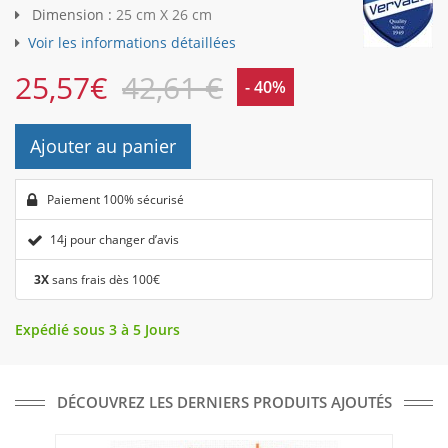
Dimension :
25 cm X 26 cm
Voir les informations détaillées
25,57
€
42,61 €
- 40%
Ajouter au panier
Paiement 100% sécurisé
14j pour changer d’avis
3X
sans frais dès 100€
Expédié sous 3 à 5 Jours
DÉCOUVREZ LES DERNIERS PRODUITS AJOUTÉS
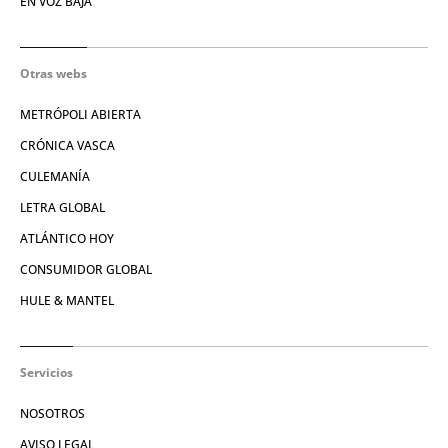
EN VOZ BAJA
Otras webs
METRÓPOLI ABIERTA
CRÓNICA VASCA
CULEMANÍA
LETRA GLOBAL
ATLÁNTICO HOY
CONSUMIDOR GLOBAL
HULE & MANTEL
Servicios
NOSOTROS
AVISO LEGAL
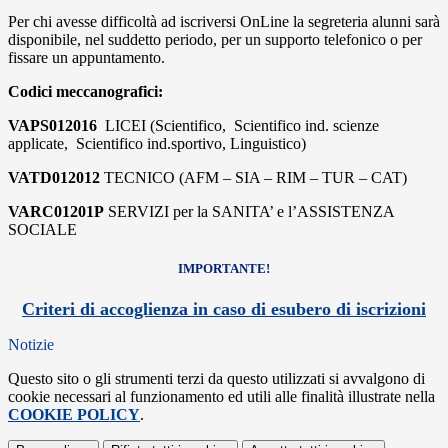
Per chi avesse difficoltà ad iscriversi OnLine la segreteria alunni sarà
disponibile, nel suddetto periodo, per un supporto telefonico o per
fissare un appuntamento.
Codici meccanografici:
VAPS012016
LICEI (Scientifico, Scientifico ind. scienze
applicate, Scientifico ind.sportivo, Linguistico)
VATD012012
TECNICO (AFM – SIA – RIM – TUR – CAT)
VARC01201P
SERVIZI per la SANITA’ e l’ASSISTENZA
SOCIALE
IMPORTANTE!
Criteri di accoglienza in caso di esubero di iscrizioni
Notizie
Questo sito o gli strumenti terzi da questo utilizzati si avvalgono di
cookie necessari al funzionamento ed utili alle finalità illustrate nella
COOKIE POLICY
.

┄┄┄┄┄┄┄┄┄┄┄┄┄┄┄┄┄┄┄┄

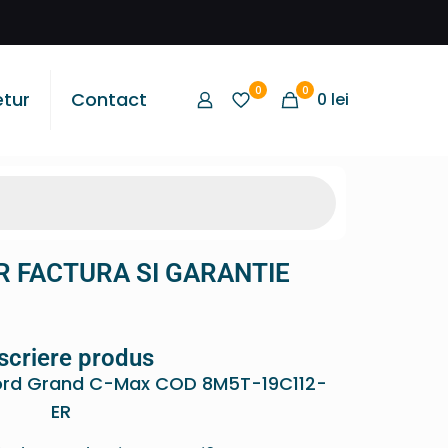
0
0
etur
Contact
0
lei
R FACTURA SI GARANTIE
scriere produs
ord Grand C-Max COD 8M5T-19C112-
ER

┄┄┄┄┄┄┄┄┄┄┄┄┄┄┄┄┄┄┄┄

## TRY IT
Return one number, the count of lines in the records holding the word "Scientifico".

## WRITTEN SOLUTION
2